Se volvió y miró la calle. Un tranvía avanzaba en silencio por la plaza adoquinada. Por todas partes se veían montañas cubiertas de nieve y recargados edificios del siglo XVIII, y Kat se sintió muy pequeña a la sombra de los Alpes; muy joven en un lugar tan viejo.

—¿Qué hacemos ahora, Hale? —preguntó, intentando no llorar, deseando que no se le quebrara la voz—. ¿Qué hacemos ahora?

—El tío Eddie ha dicho que no hagamos nada.

La rodeó con un brazo y la condujo de vuelta por la acera. Durante un segundo, a Kat le pareció que se le habían congelado las piernas, que se le había olvidado cómo moverse.

—¿Confías en el tío Eddie? —le preguntó Hale.

—Claro, haría cualquier cosa por mí.

Hale se detuvo; su aliento formaba una niebla brumosa y fina.

—¿Y qué haría por tu padre?

A veces hace falta alguien de fuera, alguien con una mirada limpia para ver la verdad. Kat se dio cuenta de que aquélla era la pregunta que tendría que haberse estado haciendo. Pensó en la orden del tío Eddie y en los fríos ojos de Arturo Taccone.

Arturo Taccone no iba a recuperar sus cuadros.

Arturo Taccone nunca volvería a ver sus cuadros.

La chica se llevó la taza a los labios, pero el chocolate estaba demasiado caliente. Se quedó mirando los remolinos que formaban los copos de nieve al caer en el líquido y, en su cabeza, siguió viendo la grabación de seguridad.

—Estamos locos —le dijo Hale, temblando sin su abrigo.

La agarró del brazo e intentó llevarla al interior de una cafetería cercana, pero ella se quedó mirando la nieve que se derretía dentro de su humeante chocolate. De repente recordó una puerta roja, jugar entre pilas de libros y estar sentada en silencio en el regazo de su madre.

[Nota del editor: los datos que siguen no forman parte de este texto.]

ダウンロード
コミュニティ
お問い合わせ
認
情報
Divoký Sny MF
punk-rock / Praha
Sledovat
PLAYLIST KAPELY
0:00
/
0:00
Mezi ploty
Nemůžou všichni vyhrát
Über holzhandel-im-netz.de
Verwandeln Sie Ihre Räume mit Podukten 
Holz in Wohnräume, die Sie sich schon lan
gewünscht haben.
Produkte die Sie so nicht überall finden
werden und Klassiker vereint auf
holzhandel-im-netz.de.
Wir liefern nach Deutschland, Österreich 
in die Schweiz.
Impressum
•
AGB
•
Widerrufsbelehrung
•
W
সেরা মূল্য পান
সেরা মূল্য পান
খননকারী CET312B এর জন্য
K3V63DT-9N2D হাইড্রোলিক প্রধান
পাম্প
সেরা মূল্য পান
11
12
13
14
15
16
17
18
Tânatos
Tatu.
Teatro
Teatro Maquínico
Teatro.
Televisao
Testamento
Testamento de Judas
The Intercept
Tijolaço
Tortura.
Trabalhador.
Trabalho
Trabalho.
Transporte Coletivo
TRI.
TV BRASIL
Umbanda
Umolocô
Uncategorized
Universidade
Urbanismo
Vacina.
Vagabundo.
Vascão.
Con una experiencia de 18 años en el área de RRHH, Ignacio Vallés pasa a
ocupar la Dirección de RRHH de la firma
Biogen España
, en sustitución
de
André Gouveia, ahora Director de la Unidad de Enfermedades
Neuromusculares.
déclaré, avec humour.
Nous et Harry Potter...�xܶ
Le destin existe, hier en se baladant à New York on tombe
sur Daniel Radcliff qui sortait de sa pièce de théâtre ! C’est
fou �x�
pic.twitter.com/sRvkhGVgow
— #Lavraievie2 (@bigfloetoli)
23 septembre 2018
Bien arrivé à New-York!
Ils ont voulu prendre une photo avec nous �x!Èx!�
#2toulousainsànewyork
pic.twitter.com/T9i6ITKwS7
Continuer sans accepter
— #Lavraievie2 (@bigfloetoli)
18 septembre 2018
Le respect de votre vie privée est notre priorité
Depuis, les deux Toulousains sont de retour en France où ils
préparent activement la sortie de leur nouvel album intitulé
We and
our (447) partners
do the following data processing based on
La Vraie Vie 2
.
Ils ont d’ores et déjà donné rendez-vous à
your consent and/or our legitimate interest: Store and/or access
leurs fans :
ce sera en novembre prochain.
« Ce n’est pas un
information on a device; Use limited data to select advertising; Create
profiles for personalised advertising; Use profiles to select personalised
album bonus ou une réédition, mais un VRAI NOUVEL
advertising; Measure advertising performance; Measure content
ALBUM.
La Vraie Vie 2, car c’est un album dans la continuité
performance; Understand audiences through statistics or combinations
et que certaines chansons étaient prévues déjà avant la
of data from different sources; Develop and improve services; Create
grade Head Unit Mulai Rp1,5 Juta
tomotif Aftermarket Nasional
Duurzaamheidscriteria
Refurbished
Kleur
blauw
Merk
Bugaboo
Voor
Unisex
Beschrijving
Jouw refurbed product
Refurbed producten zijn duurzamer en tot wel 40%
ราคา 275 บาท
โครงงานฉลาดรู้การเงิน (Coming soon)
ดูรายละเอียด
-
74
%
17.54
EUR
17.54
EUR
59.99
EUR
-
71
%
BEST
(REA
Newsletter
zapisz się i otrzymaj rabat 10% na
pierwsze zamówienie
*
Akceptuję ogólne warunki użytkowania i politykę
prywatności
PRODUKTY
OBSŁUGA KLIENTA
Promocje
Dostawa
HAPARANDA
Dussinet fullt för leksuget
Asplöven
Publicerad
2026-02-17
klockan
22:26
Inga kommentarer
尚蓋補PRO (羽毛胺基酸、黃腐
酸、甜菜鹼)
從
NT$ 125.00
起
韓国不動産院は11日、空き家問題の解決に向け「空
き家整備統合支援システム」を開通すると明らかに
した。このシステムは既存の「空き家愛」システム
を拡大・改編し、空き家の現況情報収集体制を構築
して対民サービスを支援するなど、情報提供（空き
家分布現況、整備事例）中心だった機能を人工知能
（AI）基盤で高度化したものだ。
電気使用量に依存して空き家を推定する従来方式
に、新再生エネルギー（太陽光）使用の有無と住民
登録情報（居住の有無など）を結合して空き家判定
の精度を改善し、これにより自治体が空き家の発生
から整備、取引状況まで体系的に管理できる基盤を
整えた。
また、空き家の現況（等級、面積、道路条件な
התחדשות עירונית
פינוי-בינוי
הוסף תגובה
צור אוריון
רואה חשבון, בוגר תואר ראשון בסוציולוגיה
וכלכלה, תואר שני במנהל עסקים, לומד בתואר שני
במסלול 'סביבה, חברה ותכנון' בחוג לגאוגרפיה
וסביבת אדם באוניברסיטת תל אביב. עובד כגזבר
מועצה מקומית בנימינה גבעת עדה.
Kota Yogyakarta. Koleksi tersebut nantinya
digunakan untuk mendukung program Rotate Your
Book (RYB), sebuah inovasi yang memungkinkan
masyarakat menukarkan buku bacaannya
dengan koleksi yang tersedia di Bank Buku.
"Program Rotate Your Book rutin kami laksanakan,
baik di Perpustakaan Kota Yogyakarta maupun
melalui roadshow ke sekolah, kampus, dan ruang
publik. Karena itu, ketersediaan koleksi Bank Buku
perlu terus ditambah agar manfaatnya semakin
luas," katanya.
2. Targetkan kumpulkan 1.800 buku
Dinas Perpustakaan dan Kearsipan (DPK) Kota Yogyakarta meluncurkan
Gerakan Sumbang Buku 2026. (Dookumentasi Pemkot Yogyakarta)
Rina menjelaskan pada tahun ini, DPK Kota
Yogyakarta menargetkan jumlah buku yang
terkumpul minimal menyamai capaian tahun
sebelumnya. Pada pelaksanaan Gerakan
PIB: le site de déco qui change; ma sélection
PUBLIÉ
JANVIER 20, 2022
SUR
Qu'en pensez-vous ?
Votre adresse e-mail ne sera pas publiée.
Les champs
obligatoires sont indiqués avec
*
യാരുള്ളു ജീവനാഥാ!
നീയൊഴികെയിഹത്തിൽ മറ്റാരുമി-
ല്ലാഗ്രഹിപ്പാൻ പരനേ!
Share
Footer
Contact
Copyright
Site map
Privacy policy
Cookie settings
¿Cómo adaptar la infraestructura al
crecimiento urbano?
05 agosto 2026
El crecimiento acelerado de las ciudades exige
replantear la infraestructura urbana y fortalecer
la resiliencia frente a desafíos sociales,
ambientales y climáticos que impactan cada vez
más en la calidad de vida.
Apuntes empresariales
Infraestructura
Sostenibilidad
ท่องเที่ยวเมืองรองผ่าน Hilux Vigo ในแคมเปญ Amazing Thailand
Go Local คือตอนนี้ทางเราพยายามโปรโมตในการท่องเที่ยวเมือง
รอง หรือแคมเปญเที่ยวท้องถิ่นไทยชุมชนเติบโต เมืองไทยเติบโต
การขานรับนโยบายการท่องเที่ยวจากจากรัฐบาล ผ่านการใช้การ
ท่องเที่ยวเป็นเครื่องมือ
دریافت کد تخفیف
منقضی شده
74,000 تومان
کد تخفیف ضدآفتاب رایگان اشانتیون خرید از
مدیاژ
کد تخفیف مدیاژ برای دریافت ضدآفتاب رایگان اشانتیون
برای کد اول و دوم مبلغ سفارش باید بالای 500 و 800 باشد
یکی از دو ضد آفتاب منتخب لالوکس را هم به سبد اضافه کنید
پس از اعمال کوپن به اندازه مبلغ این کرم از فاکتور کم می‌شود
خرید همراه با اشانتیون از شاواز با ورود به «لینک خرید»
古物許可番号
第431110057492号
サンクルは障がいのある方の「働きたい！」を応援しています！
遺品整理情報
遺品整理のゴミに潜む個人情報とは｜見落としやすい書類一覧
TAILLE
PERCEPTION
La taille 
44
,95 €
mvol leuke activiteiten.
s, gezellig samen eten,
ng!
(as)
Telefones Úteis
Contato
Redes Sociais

—¿Qué es? —preguntó su amigo, acercándose más.

Kat cerró los ojos e intentó fingir que estaba de vuelta en el Colgan haciendo un examen. La respuesta estaba en un libro que había leído, en una clase a la que había ido… Sólo tenía que entrar en la bóveda acorazada de su mente y robar la verdad que se escondía dentro.

—Kat —dijo Hale, intentando romper su concentración—. Te he preguntado…

—¿Por qué no va Taccone a la policía? —soltó ella.

Hale levantó las manos para dar a entender que la respuesta era obvia; y lo era:

—No le gusta la policía y no quiere que les ponga las sucias manos encima a sus bonitas pinturas.

—Pero ¿y si es algo más? —repuso ella—. ¿Por qué las escondía debajo del foso? ¿Por qué no las tenía aseguradas? ¿Y si…?

—¿Y si, en realidad no son suyas?

A su alrededor empezaban a cerrar las tiendas. Miró los escaparates oscuros intentando encontrar en su memoria una puerta roja que estaba a cientos de kilómetros de distancia.

—Kat…

—Varsovia —saltó ella cuando por fin se le encendió la bombilla—. Tenemos que ir a Varsovia.